Talking about what we have to announce soon, with the Snapdragon 835, we made a number of improvements. Some of those are in the camera subsystem. Some are in the completeness of the solution we provide to our customers for the camera functionality. As an example, in the camera subsystem, we’re now supporting zig-zag HDR, which is a spatial means of multiplexing different exposure levels, different exposure times, so you can have this HDR effect you get from the sensor and process it internally inside of Snapdragon. It does a better job of mapping the darkest darks to the brightest brights. You get a better resolution for shadows. If you look up at this window here, you won’t just see the white of that window washing out all the colors around it.
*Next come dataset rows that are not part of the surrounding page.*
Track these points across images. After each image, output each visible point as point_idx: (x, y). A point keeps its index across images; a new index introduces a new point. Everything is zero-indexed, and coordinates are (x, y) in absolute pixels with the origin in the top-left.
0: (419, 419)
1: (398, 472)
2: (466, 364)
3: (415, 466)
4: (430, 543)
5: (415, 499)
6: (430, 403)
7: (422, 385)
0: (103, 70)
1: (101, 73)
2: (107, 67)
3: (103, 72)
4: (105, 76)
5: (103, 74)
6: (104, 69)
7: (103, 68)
We also made some improvements related to high dynamic range for supporting 10-bit displays. We can not only decode 4K HDR 10 video at 60 frames per second, but we can also output that. A 10-bit display, without having to go down to standard dynamic range, can keep at high dynamic range all the way through the pipeline.
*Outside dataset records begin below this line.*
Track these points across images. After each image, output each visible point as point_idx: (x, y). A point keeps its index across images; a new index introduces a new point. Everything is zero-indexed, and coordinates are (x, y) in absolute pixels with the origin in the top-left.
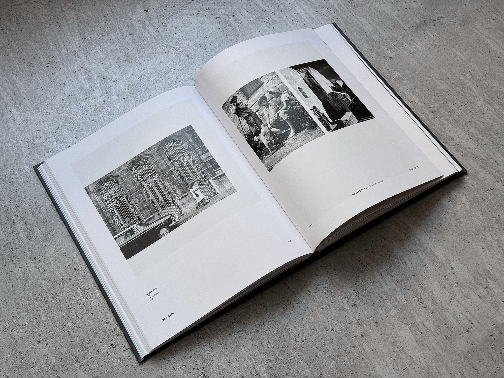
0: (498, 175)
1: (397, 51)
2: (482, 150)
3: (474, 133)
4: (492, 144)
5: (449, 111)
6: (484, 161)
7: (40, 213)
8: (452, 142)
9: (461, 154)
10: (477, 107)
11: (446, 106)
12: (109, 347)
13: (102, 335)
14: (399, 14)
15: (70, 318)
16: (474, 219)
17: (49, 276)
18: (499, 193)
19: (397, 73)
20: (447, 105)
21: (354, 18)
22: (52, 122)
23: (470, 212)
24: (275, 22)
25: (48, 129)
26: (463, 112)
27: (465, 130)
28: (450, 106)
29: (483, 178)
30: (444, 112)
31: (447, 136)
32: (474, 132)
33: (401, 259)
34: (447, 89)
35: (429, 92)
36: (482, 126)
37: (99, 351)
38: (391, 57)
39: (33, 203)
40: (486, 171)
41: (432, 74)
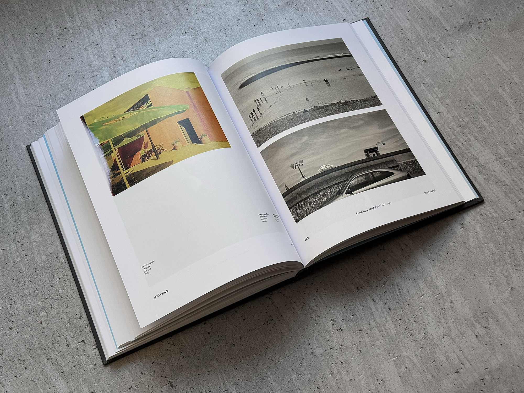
0: (521, 204)
1: (433, 53)
2: (508, 174)
3: (502, 155)
4: (520, 169)
5: (478, 127)
6: (508, 187)
7: (30, 195)
8: (476, 162)
9: (484, 177)
10: (510, 126)
11: (476, 121)
12: (79, 343)
13: (74, 329)
14: (442, 11)
15: (45, 309)
16: (485, 250)
17: (30, 262)
18: (519, 225)
19: (428, 79)
20: (478, 120)
21: (391, 11)
22: (55, 99)
23: (483, 242)
24: (305, 10)
25: (50, 105)
26: (495, 130)
27: (493, 150)
28: (481, 122)
29: (503, 206)
30: (473, 128)
31: (472, 155)
32: (502, 153)
33: (398, 285)
34: (482, 102)
35: (461, 104)
36: (512, 148)
37: (69, 346)
38: (425, 59)
39: (24, 183)
40: (508, 199)
41: (467, 84)
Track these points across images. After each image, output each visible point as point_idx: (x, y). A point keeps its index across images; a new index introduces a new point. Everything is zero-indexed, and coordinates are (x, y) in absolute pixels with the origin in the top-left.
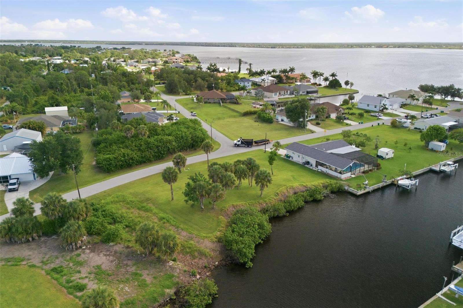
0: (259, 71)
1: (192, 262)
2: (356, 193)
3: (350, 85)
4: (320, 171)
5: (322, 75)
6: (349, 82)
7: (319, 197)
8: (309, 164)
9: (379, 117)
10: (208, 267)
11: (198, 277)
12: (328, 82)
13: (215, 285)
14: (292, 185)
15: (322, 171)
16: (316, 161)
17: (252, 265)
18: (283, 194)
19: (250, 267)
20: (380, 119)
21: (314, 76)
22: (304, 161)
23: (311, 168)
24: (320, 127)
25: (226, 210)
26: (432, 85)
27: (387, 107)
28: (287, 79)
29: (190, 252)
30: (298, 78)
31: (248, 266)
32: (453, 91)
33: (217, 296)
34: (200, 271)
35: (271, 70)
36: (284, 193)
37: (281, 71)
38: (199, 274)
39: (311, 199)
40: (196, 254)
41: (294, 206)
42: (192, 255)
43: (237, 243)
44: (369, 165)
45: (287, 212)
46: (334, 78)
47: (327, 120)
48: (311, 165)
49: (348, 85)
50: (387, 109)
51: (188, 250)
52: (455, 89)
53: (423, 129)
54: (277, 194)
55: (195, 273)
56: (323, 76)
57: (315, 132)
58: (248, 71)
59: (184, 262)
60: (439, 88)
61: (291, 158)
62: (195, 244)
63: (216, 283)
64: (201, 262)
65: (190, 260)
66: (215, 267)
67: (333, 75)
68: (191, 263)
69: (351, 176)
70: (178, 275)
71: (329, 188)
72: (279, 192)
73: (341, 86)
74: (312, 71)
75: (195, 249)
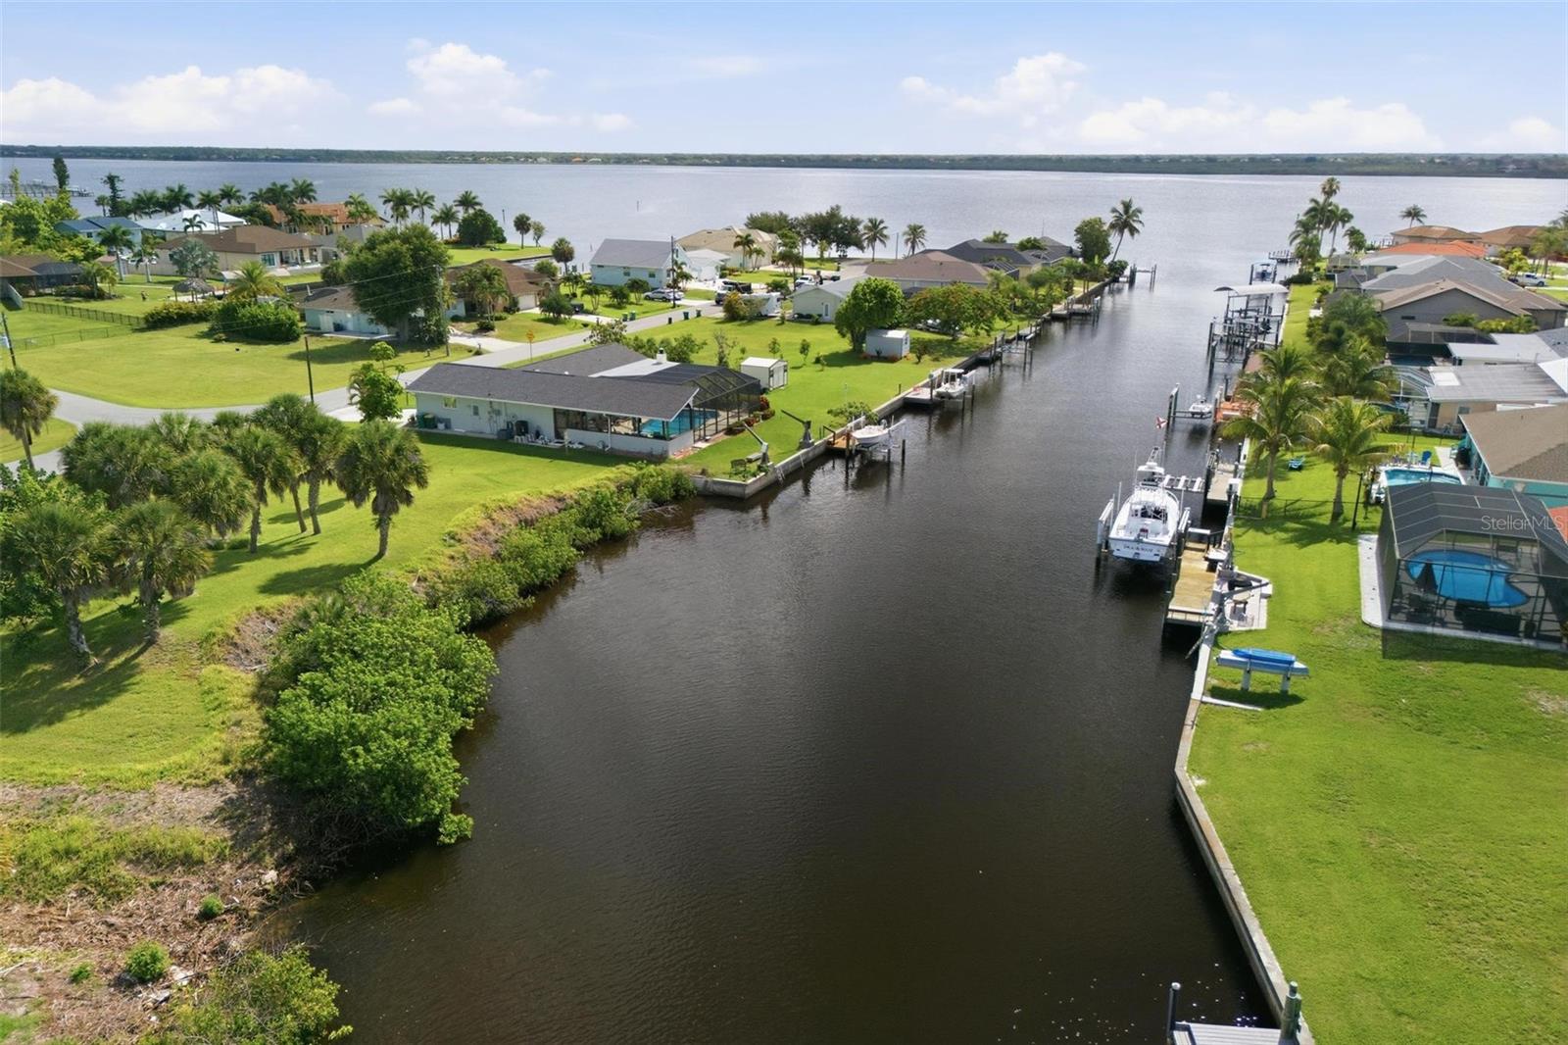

We improved the graphics performance. We’ve been working on speeding up our Vulkan performance. We’ll show some great VR demos on Snapdragon 835 that’ll be using both high-end 3D graphics and 4K HDR video on our new Snapdragon chip reference design. We haven’t said exactly what that is. “The new chip.”
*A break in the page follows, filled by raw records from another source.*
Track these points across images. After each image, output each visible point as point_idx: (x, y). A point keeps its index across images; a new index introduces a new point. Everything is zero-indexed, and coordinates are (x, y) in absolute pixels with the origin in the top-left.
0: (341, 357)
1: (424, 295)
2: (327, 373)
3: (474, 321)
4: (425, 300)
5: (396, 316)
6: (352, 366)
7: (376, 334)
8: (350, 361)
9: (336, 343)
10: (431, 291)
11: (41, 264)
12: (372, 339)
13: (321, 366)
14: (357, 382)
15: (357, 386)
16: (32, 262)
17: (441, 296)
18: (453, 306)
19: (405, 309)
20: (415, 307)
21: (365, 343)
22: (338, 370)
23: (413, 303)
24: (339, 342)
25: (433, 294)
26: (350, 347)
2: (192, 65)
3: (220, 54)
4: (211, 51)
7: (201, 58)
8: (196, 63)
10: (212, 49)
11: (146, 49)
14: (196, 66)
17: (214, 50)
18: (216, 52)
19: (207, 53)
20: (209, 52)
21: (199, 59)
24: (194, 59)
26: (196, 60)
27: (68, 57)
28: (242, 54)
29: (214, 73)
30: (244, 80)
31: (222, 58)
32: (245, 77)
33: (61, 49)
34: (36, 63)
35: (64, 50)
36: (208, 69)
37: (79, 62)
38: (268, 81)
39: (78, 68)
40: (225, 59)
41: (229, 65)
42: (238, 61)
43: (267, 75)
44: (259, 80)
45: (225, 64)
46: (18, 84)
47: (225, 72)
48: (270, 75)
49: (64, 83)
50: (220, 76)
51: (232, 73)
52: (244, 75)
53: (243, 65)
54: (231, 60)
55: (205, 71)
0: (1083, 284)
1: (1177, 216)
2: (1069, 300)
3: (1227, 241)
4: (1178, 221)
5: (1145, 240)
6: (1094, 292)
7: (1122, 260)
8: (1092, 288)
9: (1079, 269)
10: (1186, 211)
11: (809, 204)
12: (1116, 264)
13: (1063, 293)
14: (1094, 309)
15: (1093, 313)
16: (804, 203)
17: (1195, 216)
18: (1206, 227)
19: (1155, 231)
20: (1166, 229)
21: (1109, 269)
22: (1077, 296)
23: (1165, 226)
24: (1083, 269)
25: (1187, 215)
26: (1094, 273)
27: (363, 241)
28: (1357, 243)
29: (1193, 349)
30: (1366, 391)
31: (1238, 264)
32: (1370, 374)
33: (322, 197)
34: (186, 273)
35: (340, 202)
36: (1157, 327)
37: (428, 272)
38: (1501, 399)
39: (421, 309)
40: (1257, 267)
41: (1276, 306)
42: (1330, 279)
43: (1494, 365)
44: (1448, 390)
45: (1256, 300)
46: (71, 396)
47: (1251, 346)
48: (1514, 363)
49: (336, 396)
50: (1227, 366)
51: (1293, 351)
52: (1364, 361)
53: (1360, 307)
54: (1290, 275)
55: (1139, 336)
We’ve made some improvements to the video encoding subsystems, so we’re doing things like perceptual quantization. Instead of just having a uniform quantization for every possible macroblock in an encoded scene, we’re using the fact that — if you have this wall behind you, you might be much more sensitive to some encoding artifacts, as opposed to if you had something textured like a bush or a tree behind you. Or something that’s moving very fast. Instead of taking a uniform approach to quantization, our new video encoder in the Adreno 540 subsystem of Snapdragon 835 is doing perceptual quantization.
On the module side, we’ve been working with module manufacturers to pre-tune, pre-optimize three different modules. One of them is a 16-megapixel PDAF sensor with excellent optics, very high image quality. Another is a dual-camera mono Bayer sensor for maximum low-light photography. The third is an optical zoom dual-camera solution that has a wide field of view. You have a telescopic lens on a different sensor for maximum zoom. We’ve also enhanced some of the zoom frameworks. We can go seamlessly back and forth between optical zoom and digital zoom.
We’ve made some improvements to electronic image stabilization, which is particularly useful when you’re doing zoom. We have new trajectory algorithms that can more accurately sample some of the sensor data to predict movements and dampen vibrations.
VB: Do you think these things are going to make someone like [Oculus tech expert] John Carmack happier? He’s been very picky so far.
Leland: We talk to Carmack all the time. Generally, he’s said some pretty favorable things about Snapdragon on his ubiquitous Twitter feed. We’re interested in getting his feedback on some of the development tools as they start to do their prototyping and make sure they can get the best performance on Snapdragon.